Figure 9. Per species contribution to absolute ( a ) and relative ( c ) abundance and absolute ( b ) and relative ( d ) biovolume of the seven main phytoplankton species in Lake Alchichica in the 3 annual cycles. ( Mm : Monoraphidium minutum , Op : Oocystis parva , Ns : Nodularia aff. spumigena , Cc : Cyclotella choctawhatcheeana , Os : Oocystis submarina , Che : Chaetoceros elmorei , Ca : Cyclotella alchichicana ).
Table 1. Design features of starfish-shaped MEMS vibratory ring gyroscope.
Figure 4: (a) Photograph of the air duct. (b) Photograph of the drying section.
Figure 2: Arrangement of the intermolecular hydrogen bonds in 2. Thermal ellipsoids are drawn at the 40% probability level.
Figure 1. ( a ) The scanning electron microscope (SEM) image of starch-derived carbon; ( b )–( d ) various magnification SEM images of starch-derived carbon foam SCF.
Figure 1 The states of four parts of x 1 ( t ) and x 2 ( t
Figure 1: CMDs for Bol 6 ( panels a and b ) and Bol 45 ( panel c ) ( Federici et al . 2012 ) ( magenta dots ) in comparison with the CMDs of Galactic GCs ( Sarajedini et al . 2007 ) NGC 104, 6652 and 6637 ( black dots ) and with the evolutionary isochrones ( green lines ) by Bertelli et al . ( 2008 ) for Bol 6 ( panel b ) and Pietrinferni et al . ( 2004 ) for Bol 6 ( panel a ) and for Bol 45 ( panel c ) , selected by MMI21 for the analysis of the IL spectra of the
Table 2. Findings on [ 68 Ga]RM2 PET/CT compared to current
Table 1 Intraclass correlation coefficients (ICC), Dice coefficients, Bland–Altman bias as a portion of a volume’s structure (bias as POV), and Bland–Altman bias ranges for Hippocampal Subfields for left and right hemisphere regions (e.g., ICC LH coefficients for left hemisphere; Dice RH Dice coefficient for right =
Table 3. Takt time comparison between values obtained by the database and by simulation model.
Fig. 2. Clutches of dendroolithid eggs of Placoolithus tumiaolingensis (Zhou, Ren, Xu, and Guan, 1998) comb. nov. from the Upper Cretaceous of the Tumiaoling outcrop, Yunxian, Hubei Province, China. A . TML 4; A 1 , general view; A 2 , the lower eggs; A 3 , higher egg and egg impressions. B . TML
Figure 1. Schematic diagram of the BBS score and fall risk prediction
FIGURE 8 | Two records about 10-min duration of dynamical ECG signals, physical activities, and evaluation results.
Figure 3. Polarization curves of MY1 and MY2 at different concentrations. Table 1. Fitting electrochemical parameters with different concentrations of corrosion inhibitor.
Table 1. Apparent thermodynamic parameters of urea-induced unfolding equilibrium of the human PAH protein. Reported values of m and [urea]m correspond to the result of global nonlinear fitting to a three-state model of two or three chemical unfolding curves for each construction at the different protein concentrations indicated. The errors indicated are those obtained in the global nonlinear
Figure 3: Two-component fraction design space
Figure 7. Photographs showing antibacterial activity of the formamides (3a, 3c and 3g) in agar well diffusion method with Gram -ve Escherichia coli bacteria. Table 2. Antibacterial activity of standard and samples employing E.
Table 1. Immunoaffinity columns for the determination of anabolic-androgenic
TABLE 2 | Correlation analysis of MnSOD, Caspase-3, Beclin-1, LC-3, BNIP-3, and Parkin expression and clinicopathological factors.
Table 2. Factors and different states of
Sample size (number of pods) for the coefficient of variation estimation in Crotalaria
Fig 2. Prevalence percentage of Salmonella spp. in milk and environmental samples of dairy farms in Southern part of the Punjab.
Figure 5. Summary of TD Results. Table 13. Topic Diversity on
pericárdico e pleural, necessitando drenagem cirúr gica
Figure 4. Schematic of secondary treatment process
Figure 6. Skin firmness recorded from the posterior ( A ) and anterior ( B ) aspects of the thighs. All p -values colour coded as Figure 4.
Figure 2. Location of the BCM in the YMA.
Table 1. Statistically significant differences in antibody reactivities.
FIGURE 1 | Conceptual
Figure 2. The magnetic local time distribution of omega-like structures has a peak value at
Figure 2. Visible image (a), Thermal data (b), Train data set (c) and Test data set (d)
□ □ □ □ □
Work to be completed » Filter the entries down to the lines with the word "samples" in them.

Written response »
Figure 7. Photographs showing antibacterial activity of the formamides (3a, 3c and 3g) in agar well diffusion method with Gram -ve Escherichia coli bacteria. Table 2. Antibacterial activity of standard and samples employing E.
Fig 2. Prevalence percentage of Salmonella spp. in milk and environmental samples of dairy farms in Southern part of the Punjab.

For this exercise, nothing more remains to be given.